----- Exercise data -----

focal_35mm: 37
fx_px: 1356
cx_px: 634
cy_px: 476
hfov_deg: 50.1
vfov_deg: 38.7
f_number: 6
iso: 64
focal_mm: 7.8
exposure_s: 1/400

-----
----- Exercise data -----

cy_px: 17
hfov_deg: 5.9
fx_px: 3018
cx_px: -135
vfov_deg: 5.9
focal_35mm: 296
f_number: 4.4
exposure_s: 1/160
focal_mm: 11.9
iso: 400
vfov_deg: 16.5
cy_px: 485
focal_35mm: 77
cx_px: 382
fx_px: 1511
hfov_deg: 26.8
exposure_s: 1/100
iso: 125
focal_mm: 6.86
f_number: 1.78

-----

What is needed |
Give back, unchanged, the run of lines in the listing above that begins at the line containing "cx_px: -135" and ends at the line containing "f_number: 1.78", both included.

Final answer |
cx_px: -135
vfov_deg: 5.9
focal_35mm: 296
f_number: 4.4
exposure_s: 1/160
focal_mm: 11.9
iso: 400
vfov_deg: 16.5
cy_px: 485
focal_35mm: 77
cx_px: 382
fx_px: 1511
hfov_deg: 26.8
exposure_s: 1/100
iso: 125
focal_mm: 6.86
f_number: 1.78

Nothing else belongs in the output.